What I don’t understand is how to improve the performance of indexing. Is it possible that I just have a N1QL index that takes a long time to compute? If so, how would I identify that? Do I need to scale up my hardware? My cpu usage and memory are not even close to capped, so what would I need to scale?
3 Likes
@ryanthompson0123, how much “Index RAM Quota” are you working with? Can you also check what is your “Max Index RAM Used %” for the index node on the dashboard.
I have a single indexer node with 16GB ram. I’ve set the Index Ram Quota to 10GB. My “Max Index RAM Used %” is holding steady at 6%. We have 3 other nodes that have both the Data and Query services running on them.
That looks reasonable. Can you check what is your “Indexer Threads” value in UI->Settings->Cluster->Index Settings->Advanced.
Also, how many indexes are being created on the index node and what is the key size of the indexed key.

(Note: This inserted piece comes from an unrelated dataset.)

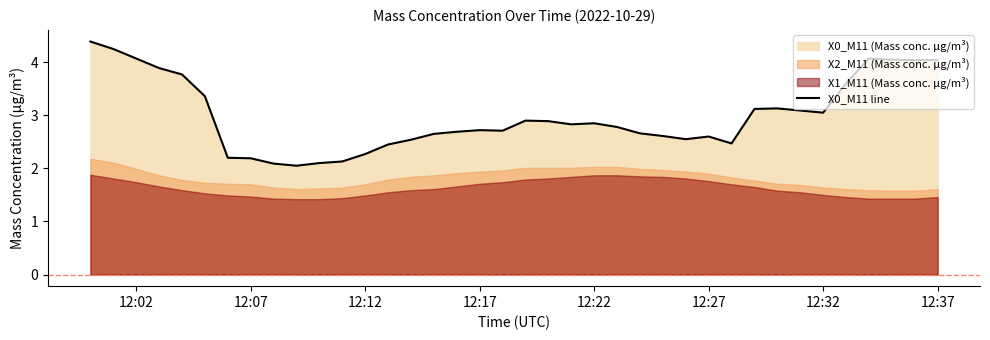

The value of X0_M11 line at 12:02 is 5.8. True or false?

False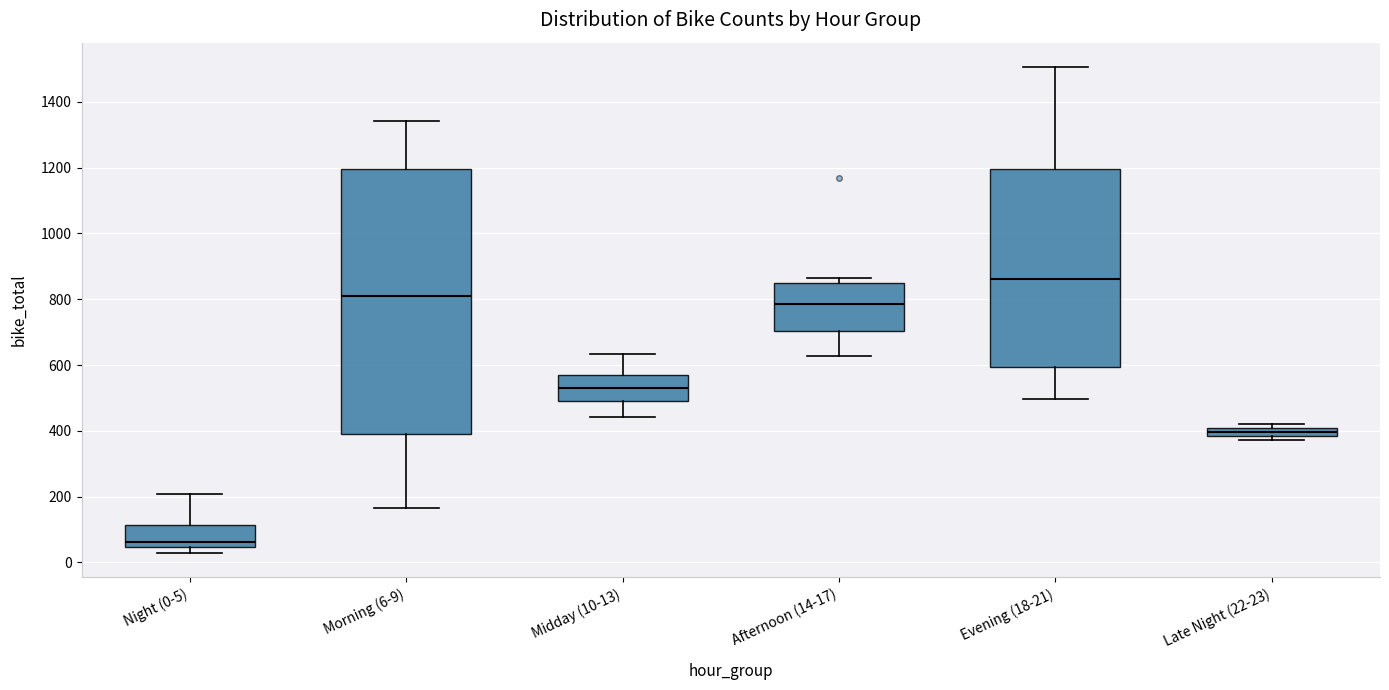

Which box has the highest median line?

Evening (18-21)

Indexer Threads is set to 7 (it’s an 8 core machine).
We have a primary N1QL index and 11 other indexes. The keys being indexed are small. Usernames, updated dates, etc. Average item size ranges from 100-200 bytes.
Also, here are the charts for the last hour. At the spikes, we have 2-3 users syncing simultaneously and they each push up about 200 changes.
The workload is fairly small compared to what memory optimized indexes can handle with the hardware resources available. Can you check “avg scan latency” for each index on dashboard and see which one is taking long to respond.
The stats for the queue can take upto 5 seconds to refresh.
The worst index we have looks like this:
There are 2 others that are in the 10k range. The index command is this:
Definition: CREATE INDEX type_username_index
ON bucket
(type
,userName
) WHERE ((_sync
is not null) and (_deleted
is missing)) WITH { “defer_build”=true }
We think we can optimize this index if that will improve overall system performance. It looks like just about every document in the db is in this index, and that’s not what we want. We only need certain document types to be indexed, so we should be able to improve it quite a bit.
The scan latency is reported in nanoseconds. Even for this index the latency doesn’t look bad. I think you need to look at the longest running queries and check the explain plan to see if those are using covering index scans. Otherwise the query service will need to go to data service for extra fetches which can contribute to significant latencies.